Not very long ago the expenses were broken up as “expenses”, and “asset management fees” – at 1.5% and 1%. To claim the expenses you had to incur the expenses (OMG why am I saying the obvious). However, suddenly the biggies with huge big fund schemes could not justify the expenses.

Hey Bingo! the expenses were made fungible and the limit went to 3.3%. Wow. Who did it? No not the ifa, not the registrar, not the banker…come on take a guess. No, I did not say it, you did!! So now you have big huge gorilla like funds charging you the FULL expenses without having to incur it? What has it done? Obvious, is it not? all that money has gone to the bottom line. Running a mutual fund is far LESS risky than running a bank and FAR more profitable. Just look how profitable the top few fund houses are. Especially Hdfc mutual fund. Now go and decide whether to buy the share. (Caveat: Hdfc has been a very important group in my wealth journey, and I have been a shareholder since 1980).

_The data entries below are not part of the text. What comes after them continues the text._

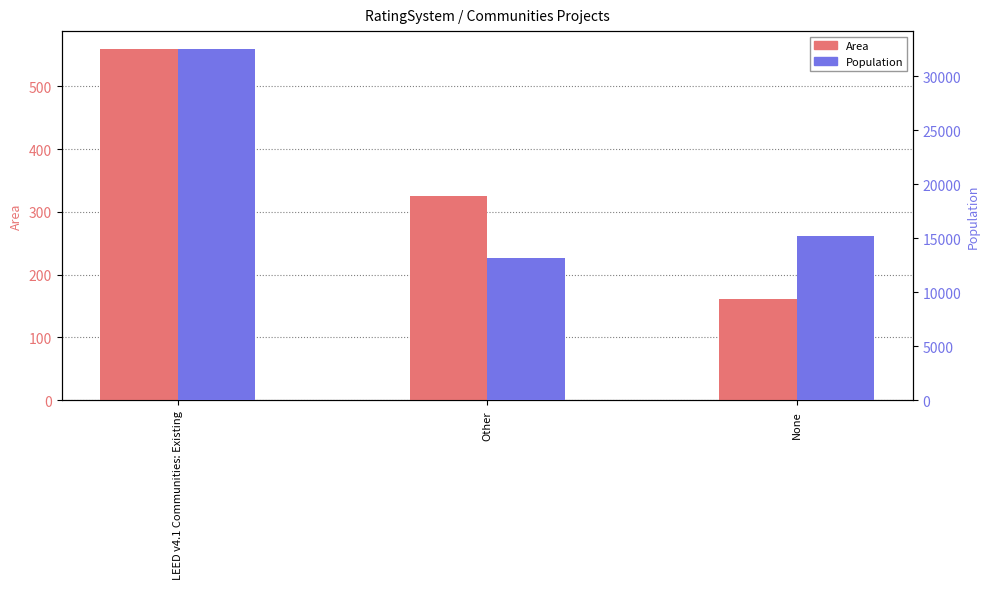

At which label does Population reach its peak?

LEED v4.1 Communities: Existing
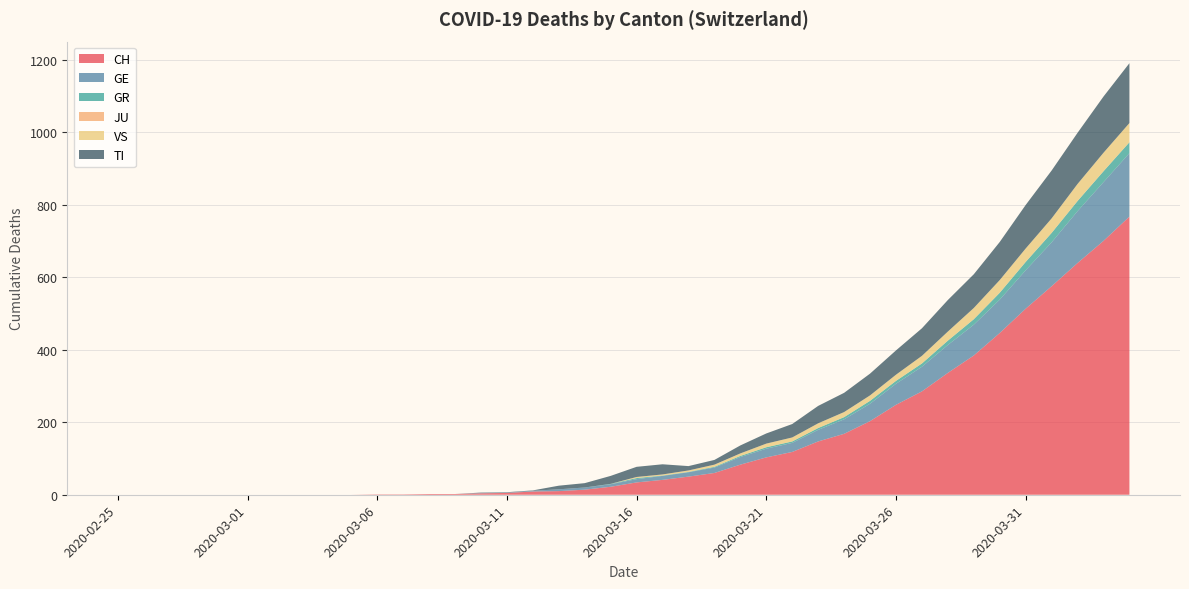

Reading left to right, what are all the values shown in this chart?

CH: 2020-02-25=0	2020-02-26=0	2020-02-27=0	2020-02-28=0	2020-02-29=0	2020-03-01=0	2020-03-02=0	2020-03-03=0	2020-03-04=0	2020-03-05=0	2020-03-06=1	2020-03-07=1	2020-03-08=2	2020-03-09=2	2020-03-10=4	2020-03-11=5	2020-03-12=9	2020-03-13=10	2020-03-14=14	2020-03-15=22	2020-03-16=34	2020-03-17=41	2020-03-18=50	2020-03-19=60	2020-03-20=83	2020-03-21=103	2020-03-22=118	2020-03-23=147	2020-03-24=168	2020-03-25=203	2020-03-26=248	2020-03-27=285	2020-03-28=336	2020-03-29=384	2020-03-30=446	2020-03-31=513	2020-04-01=575	2020-04-02=639	2020-04-03=700	2020-04-04=767
GE: 2020-02-25=0	2020-02-26=0	2020-02-27=0	2020-02-28=0	2020-02-29=0	2020-03-01=0	2020-03-02=0	2020-03-03=0	2020-03-04=0	2020-03-05=0	2020-03-06=0	2020-03-07=0	2020-03-08=0	2020-03-09=0	2020-03-10=1	2020-03-11=1	2020-03-12=2	2020-03-13=5	2020-03-14=6	2020-03-15=7	2020-03-16=9	2020-03-17=11	2020-03-18=12	2020-03-19=15	2020-03-20=21	2020-03-21=24	2020-03-22=25	2020-03-23=32	2020-03-24=40	2020-03-25=48	2020-03-26=58	2020-03-27=68	2020-03-28=77	2020-03-29=85	2020-03-30=92	2020-03-31=106	2020-04-01=121	2020-04-02=143	2020-04-03=162	2020-04-04=175
GR: 2020-02-25=0	2020-02-26=0	2020-02-27=0	2020-02-28=0	2020-02-29=0	2020-03-01=0	2020-03-02=0	2020-03-03=0	2020-03-04=0	2020-03-05=0	2020-03-06=0	2020-03-07=0	2020-03-08=0	2020-03-09=0	2020-03-10=0	2020-03-11=0	2020-03-12=0	2020-03-13=0	2020-03-14=0	2020-03-15=1	2020-03-16=3	2020-03-17=1	2020-03-18=1	2020-03-19=2	2020-03-20=3	2020-03-21=4	2020-03-22=4	2020-03-23=5	2020-03-24=6	2020-03-25=8	2020-03-26=8	2020-03-27=9	2020-03-28=12	2020-03-29=15	2020-03-30=19	2020-03-31=23	2020-04-01=26	2020-04-02=28	2020-04-03=30	2020-04-04=30
JU: 2020-02-25=0	2020-02-26=0	2020-02-27=0	2020-02-28=0	2020-02-29=0	2020-03-01=0	2020-03-02=0	2020-03-03=0	2020-03-04=0	2020-03-05=0	2020-03-06=0	2020-03-07=0	2020-03-08=0	2020-03-09=0	2020-03-10=0	2020-03-11=0	2020-03-12=0	2020-03-13=0	2020-03-14=0	2020-03-15=0	2020-03-16=0	2020-03-17=0	2020-03-18=0	2020-03-19=0	2020-03-20=0	2020-03-21=0	2020-03-22=0	2020-03-23=0	2020-03-24=0	2020-03-25=0	2020-03-26=0	2020-03-27=0	2020-03-28=0	2020-03-29=0	2020-03-30=0	2020-03-31=0	2020-04-01=0	2020-04-02=0	2020-04-03=0	2020-04-04=0
VS: 2020-02-25=0	2020-02-26=0	2020-02-27=0	2020-02-28=0	2020-02-29=0	2020-03-01=0	2020-03-02=0	2020-03-03=0	2020-03-04=0	2020-03-05=0	2020-03-06=0	2020-03-07=0	2020-03-08=0	2020-03-09=0	2020-03-10=0	2020-03-11=0	2020-03-12=0	2020-03-13=0	2020-03-14=0	2020-03-15=0	2020-03-16=3	2020-03-17=3	2020-03-18=4	2020-03-19=6	2020-03-20=7	2020-03-21=10	2020-03-22=11	2020-03-23=13	2020-03-24=14	2020-03-25=15	2020-03-26=17	2020-03-27=21	2020-03-28=25	2020-03-29=31	2020-03-30=35	2020-03-31=37	2020-04-01=40	2020-04-02=47	2020-04-03=51	2020-04-04=53
TI: 2020-02-25=0	2020-02-26=0	2020-02-27=0	2020-02-28=0	2020-02-29=0	2020-03-01=0	2020-03-02=0	2020-03-03=0	2020-03-04=0	2020-03-05=0	2020-03-06=0	2020-03-07=0	2020-03-08=0	2020-03-09=0	2020-03-10=1	2020-03-11=1	2020-03-12=1	2020-03-13=10	2020-03-14=12	2020-03-15=22	2020-03-16=28	2020-03-17=28	2020-03-18=12	2020-03-19=13	2020-03-20=22	2020-03-21=28	2020-03-22=37	2020-03-23=48	2020-03-24=53	2020-03-25=60	2020-03-26=67	2020-03-27=76	2020-03-28=87	2020-03-29=93	2020-03-30=105	2020-03-31=120	2020-04-01=132	2020-04-02=141	2020-04-03=155	2020-04-04=165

Then the fund houses made it difficult for the small guy to come in by making the “net worth requirement” high. Rs.10 crores became Rs. 20 crores and then it became Rs. 50 crores. This meant that a few small good quality professionals could not have started a mutual fund and the players had to be big!! Like ITC is very happy that tobacco ads are banned – no new brand can ever hope to come into India. ITC is assured that the cancer stick is exclusively their domain. Smoker be damned, shareholder be rewarded.

much more to come…but you may not want to read more than this in one shot. Its nauseating, right?

  1. Glad you pointed out about Critical Illness rider.
    Can you write a post on importance of it as well as disability rider with your term plan.

    They do not add up premium costs too much and yet if you go for individual critical illness insurance policy their every year/two year renewal makes it tough in terms of pricing as well uncertainty of continuous renewal.

    Based on your previous blogs on riders, it appeared that you were against of such riders.

    Even personally I don’t understand purpose of lottery rider called “accidental rider”. If you got the desired and required Sum assured then why to opt for such rider!

    One post on this could be helpful to many who still take less sum assured on their term plan and opt out of critical illness and disability rider.